[PC]ALIENS VS PREDATOR

AVP1

Une licence comme AVP vaut de l’or, et n’a pas forcément eu ses lettres de noblesse sur grand écran, mais ses précédentes adaptations vidéo-ludiques étaient pour la plupart de bonne facture. On se souvient du beat them all de Capcom, bon petit défouloir, mais surtout d' »Alien Vs Predator » 2, signé Monolith, qui réussissait la prouesse d’offrir un titre homogène avec trois gameplay différents (comme son prédécesseur), mais aussi une ambiance oppressante et un rythme tendu. Un véritable petit bijou qui reste encore d’actualité.

Hélas, ce n’est plus Monolith qui signe ce nouveau volet, mais les petits gars de chez Rebellion, déjà auteurs du premier AVP.
En finissant leur dernière production, on ne peut que ressentir une légère déception. Le titre n’est pas mauvais, c’est même un FPS correct, distrayant, mais il est bien loin des attentes des fans.

Le jeu se présente toujours sous le même angle, vous incarnez soit un marine, soit un Predator, soit un alien. Il est possible de commencer avec n’importe quelle race et une fois une mission achevée, de passer à un autre protagoniste. Il est bien sûr plus aisé de rester avec le même personnage, histoire de pouvoir suivre le scénario, mais aussi de conserver le gameplay propre à chaque espèce.

Car si le marine vous propose une séquence grosse flippe avec bébète qui sortent de tous les coins, les deux autres vous imposent l’infiltration et la stratégie afin de sauver vos fesses de xénomorphe. Cela coule de source tant le Predator et son arsenal est un vrai chasseur qui sait se camoufler dans l’environnement, tandis que l’Alien se la jouera perfide en exploitant les zones d’ombres, tout en sabotant les installations humaines. Étant l’espèce la plus fragile (mais ayant en contrepartie une santé qui s’auto-régénère), elle devra faire preuve de prudence et abuser des Instant Kills.

Ces fameuses instant kills sont réservées aux chasseurs, donc à nos deux E.T. préférés. Il leur est possible de tuer leur proie sans avoir à les combattre, le but étant de tenter une approche furtive pour se glisser dans le dos de votre ennemi, de cliquer sur la touche idoine, et de voir sous vos jolis petits yeux une cinématique de mise à mort bien gore.

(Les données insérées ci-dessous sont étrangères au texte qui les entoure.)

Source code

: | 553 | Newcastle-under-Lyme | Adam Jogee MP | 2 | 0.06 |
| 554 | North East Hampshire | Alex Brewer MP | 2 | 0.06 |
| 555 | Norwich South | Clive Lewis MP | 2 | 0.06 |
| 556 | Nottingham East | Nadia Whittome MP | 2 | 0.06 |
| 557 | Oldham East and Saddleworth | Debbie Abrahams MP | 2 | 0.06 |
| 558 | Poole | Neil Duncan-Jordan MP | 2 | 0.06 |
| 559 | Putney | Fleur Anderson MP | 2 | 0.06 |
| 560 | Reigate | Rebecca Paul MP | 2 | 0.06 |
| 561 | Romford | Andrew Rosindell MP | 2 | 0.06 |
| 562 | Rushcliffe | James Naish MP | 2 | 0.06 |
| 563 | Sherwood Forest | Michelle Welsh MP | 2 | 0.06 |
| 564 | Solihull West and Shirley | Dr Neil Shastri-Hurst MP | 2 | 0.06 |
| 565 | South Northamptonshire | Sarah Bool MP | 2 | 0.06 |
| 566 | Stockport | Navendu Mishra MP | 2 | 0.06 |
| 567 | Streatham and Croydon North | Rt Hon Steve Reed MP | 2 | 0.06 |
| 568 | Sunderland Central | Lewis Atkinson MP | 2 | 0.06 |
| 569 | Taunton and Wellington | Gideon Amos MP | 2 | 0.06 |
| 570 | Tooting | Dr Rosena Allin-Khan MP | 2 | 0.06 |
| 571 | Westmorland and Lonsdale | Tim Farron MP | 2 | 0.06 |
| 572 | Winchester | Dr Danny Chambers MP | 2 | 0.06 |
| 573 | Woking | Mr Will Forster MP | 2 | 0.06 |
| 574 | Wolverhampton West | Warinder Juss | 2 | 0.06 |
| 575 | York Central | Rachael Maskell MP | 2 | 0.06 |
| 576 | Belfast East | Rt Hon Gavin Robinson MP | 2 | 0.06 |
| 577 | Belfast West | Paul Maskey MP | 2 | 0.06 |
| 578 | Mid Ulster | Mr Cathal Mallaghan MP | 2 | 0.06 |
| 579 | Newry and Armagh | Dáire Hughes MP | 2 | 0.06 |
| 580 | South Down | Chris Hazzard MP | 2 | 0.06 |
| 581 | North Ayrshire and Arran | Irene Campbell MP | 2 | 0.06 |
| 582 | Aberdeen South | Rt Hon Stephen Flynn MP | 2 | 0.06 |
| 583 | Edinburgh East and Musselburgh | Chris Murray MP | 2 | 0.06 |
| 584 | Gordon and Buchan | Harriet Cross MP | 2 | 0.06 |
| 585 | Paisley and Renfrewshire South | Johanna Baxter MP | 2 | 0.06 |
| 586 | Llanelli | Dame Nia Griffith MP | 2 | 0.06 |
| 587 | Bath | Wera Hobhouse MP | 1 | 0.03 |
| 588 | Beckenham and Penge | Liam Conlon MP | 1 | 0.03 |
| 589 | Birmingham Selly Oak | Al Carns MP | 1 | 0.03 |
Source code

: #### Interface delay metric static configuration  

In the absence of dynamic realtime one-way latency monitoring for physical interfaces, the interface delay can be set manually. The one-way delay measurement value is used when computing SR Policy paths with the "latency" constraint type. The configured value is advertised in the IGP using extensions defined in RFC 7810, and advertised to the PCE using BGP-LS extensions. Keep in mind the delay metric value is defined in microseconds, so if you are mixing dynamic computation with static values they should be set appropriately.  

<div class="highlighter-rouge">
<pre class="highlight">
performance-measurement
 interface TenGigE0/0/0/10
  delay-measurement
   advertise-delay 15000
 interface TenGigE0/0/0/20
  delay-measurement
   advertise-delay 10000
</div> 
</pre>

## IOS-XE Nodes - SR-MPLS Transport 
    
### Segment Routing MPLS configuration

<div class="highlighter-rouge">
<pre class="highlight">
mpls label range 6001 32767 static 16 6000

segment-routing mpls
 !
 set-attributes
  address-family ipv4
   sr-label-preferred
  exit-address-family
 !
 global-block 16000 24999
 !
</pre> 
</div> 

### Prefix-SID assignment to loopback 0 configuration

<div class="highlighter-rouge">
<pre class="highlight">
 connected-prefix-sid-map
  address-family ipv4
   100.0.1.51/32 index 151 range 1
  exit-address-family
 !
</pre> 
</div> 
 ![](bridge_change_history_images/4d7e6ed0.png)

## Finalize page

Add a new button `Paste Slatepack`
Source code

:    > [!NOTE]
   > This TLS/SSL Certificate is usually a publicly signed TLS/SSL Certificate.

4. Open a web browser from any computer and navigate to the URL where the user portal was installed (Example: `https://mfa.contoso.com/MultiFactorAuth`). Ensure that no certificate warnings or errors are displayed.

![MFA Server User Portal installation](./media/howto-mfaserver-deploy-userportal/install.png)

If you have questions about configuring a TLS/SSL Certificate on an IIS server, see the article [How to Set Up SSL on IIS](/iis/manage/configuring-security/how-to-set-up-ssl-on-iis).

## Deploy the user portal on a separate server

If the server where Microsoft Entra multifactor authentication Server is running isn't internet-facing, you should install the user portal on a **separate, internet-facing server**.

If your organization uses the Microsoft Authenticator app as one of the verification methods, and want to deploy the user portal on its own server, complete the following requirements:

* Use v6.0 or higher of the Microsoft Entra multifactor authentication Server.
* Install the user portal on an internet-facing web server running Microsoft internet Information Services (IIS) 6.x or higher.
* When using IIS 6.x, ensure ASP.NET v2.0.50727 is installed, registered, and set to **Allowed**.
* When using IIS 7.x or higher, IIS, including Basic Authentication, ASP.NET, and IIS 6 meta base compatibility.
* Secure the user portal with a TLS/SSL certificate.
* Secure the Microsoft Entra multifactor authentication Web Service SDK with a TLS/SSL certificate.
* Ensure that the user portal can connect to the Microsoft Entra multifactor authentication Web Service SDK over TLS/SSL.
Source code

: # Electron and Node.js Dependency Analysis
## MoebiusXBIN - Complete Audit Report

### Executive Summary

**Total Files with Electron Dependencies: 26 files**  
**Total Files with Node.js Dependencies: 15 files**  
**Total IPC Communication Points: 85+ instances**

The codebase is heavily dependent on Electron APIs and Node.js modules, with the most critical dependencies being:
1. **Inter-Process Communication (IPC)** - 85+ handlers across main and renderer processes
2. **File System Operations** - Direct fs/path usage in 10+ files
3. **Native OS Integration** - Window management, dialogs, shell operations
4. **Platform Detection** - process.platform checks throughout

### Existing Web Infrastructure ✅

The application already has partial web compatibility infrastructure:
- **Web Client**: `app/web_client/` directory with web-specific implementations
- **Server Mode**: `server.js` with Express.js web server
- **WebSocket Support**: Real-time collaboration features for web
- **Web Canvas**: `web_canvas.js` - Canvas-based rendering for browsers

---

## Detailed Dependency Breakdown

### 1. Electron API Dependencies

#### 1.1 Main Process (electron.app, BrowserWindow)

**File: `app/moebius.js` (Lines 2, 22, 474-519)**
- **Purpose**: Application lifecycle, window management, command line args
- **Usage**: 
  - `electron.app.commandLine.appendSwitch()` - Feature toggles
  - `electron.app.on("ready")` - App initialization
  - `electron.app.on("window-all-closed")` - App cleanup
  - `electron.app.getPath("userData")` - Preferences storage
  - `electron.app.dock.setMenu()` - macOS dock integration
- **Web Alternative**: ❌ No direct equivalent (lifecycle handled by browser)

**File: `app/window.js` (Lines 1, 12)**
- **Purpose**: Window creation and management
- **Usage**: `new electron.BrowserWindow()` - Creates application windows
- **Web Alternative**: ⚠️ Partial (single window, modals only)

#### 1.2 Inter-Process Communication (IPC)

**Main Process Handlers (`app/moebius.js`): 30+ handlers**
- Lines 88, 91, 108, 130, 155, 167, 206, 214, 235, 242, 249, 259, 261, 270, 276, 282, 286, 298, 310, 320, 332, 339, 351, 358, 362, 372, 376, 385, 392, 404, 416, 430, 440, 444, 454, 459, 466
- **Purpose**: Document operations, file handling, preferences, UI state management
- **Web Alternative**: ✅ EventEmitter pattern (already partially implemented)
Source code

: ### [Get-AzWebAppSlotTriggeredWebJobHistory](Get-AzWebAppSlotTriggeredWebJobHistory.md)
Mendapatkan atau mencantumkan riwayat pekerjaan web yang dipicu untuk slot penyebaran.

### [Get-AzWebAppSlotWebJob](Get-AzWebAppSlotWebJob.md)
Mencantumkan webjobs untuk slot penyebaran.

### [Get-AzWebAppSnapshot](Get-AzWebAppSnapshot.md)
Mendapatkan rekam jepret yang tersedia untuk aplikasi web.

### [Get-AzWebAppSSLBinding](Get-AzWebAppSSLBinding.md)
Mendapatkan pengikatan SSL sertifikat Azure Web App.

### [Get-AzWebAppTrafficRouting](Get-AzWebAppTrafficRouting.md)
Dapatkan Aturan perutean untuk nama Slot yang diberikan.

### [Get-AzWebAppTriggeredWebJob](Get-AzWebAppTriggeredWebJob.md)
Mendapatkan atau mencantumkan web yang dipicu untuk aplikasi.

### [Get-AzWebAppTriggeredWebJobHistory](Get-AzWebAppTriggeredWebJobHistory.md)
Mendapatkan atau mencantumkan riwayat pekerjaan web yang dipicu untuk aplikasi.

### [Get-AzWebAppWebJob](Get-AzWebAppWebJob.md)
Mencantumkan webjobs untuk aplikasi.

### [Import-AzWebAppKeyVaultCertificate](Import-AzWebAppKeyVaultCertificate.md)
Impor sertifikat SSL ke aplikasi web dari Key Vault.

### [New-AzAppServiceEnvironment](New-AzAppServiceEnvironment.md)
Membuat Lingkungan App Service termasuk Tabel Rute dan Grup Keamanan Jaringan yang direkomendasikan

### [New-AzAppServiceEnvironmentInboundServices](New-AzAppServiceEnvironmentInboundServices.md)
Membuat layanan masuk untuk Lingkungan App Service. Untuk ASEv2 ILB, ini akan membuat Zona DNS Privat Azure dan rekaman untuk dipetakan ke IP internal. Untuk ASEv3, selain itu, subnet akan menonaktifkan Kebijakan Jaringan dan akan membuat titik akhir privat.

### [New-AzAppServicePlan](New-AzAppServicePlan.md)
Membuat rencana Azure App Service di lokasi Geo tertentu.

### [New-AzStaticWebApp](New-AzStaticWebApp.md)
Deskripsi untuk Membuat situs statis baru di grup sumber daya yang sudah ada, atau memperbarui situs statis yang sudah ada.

Le marine, lui, n’aura pas cette possibilité : il devra faire avec son détecteur de mouvements, l’avertissant de la provenance de la menace. Il aura en revanche un arsenal conséquent, du fameux M40 à impulsion, au cribleur, en passant par un fusil sniper capable de détecter ses proie dans le décor. C’est bien évidemment la campagne la plus scriptée, la plus flippante (toute proportion gardée), et la plus longue, même si sa durée de vie n’excède pas les 4 heures de jeu (les deux autres se cantonnant à 3 heures).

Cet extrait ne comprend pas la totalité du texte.